Secondly, the thematic and chronological approaches of the book struggled to work together. The chronological approach clearly showed the evolution of the program and helped to highlight cultural changes that affected Camp Fire throughout the twentieth century; the thematic approach allowed the reader to understand different concepts vital to the history of the organization. However, placing themes within the chronology of the organization at times oversimplified changes happening in society while simultaneously complicating the themes discussed. For example, four separate chapters speak specifically to race and racism in different decades, meaning the conversation about race seems choppy, stopping and starting rather than flowing throughout. Keeping to a purely chronological or thematic structure would have been a better, more seamless way to organize the book.
This book helps to fill an important void in the historiography of girls’ extracurricular activities. Helgren's work supplements a wide variety of research, including Wendy Kline's work on eugenics, Kristine Alexander's work on the Girl Guide movement and Mary Jane McCallum's work on Indigenous girlhood. With its wide scope, yet detailed analysis, The Camp Fire Girls would be a useful addition to any upper-level history class studying gender, education, childhood, race, colonialism or social or twentieth-century American history. I challenge educators to consider how a multidimensional and important book such as this could bolster their classes’ syllabi. Further, the writing is sufficiently accessible for a general audience, especially for those who attended the program as girls, led it as adults, or are curious about its influence in society.
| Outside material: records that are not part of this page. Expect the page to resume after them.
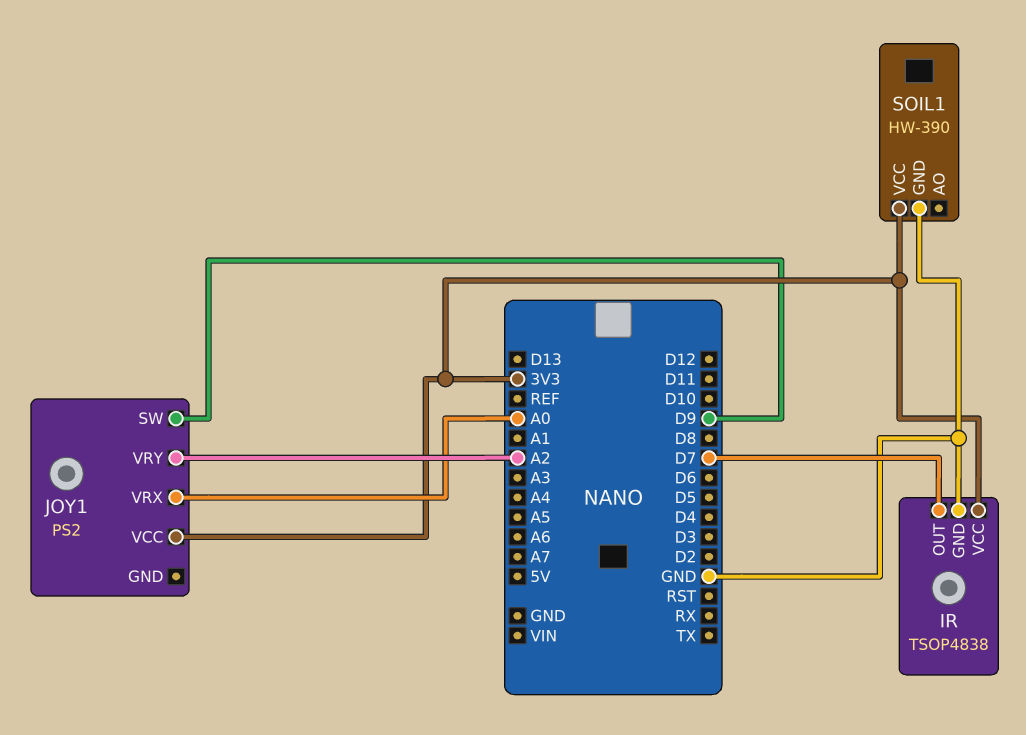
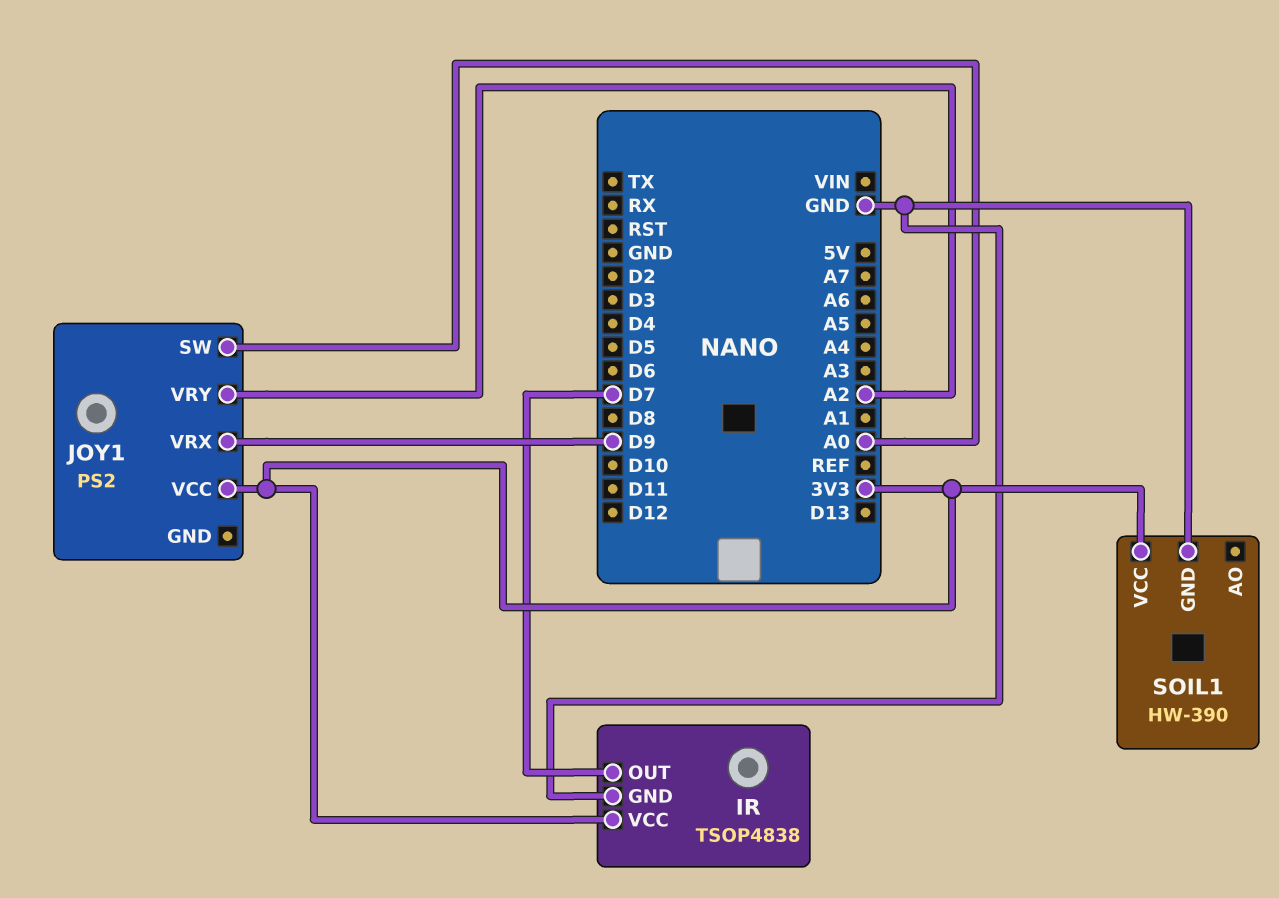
JOY1 pin SW: D9 -> A0
JOY1 pin VRX: A0 -> D9

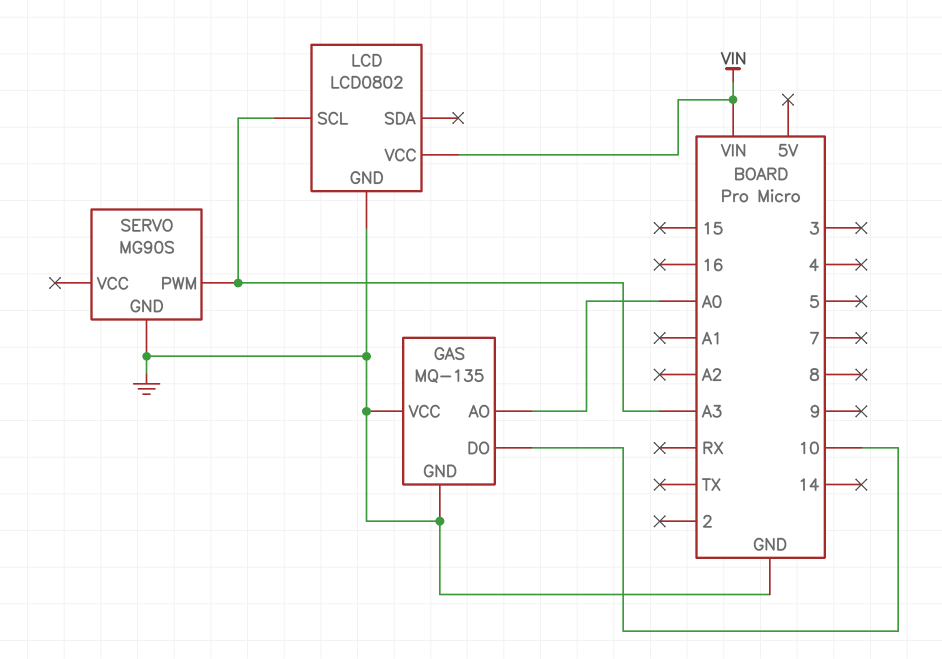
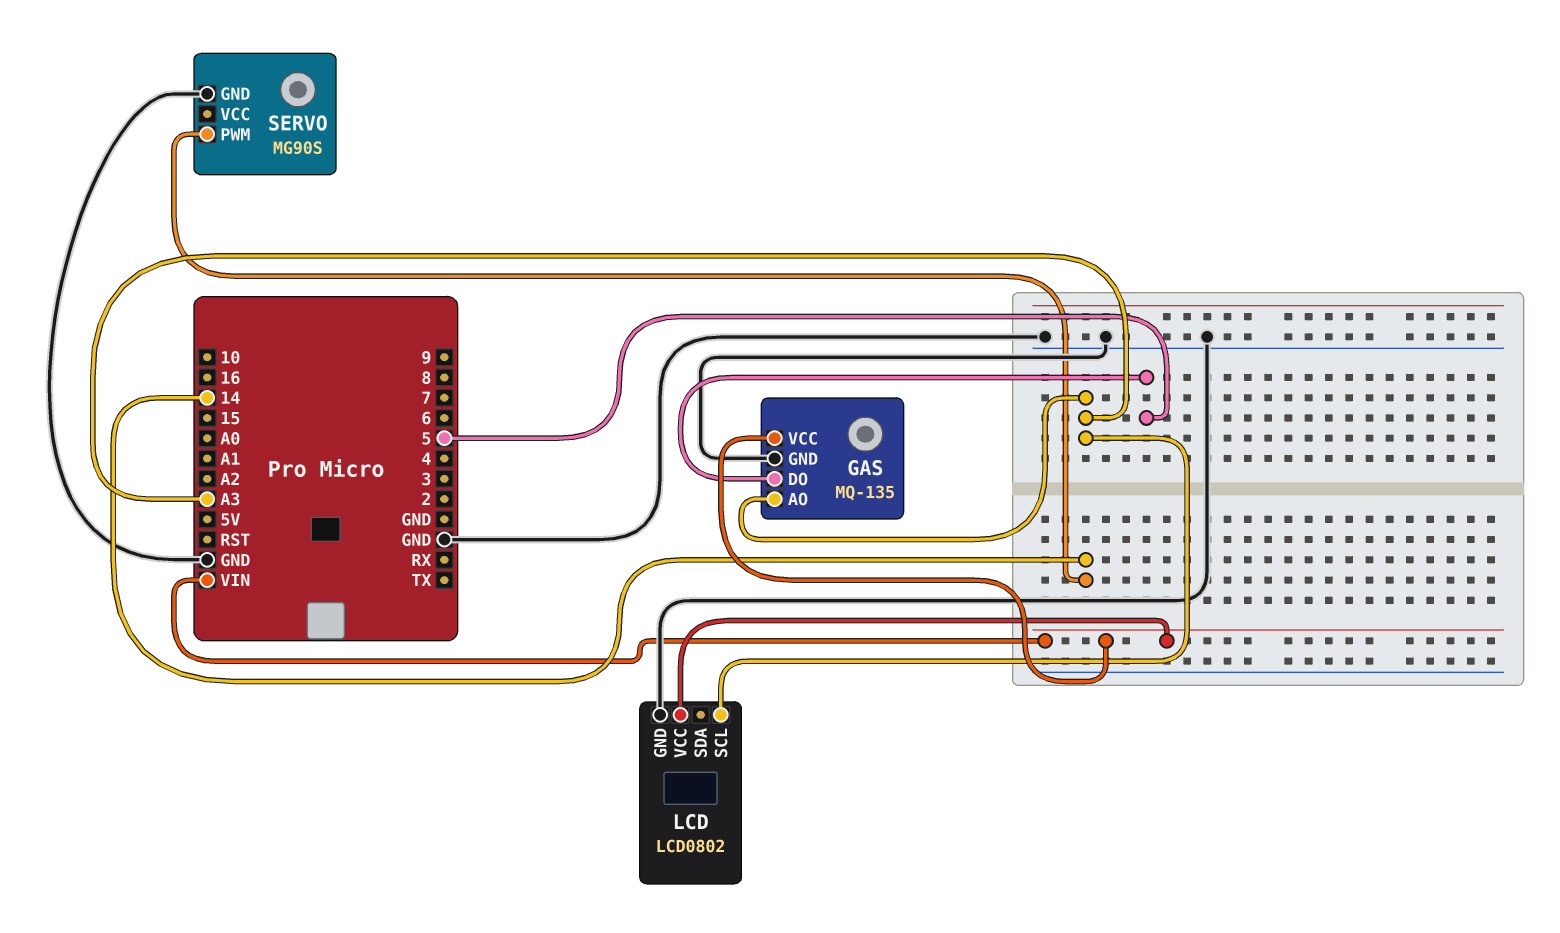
GAS pin AO: A0 -> A3
GAS pin DO: 10 -> 5
GAS pin VCC: GND -> VIN
SERVO pin PWM: A3 -> 14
The Camp Fire Girls ends by describing the trajectory of the program since the 1980s. While it blossomed over the 1920s and 30s, and held considerable influence into the 1940s and 50s, the 1960s proved to be a difficult time for Camp Fire as it attempted to define its relationship to the ever-changing society around it. As a relatively progressive girls’ organization, Camp Fire continually redefined the goals and priorities of the program and by 1975 became an organization for “all genders” (211). By the time of printing the book, Camp Fire had a national membership of only 3,000 children, and Helgren describes its outreach as “more diverse and attuned to social justice but less prominent as a national organization” (257, 266). Camp Fire's future as an organization is uncertain. However, Helgren's work shows Camp Fire's history is significant, informative, problematic, inspiring and more than anything, complicated.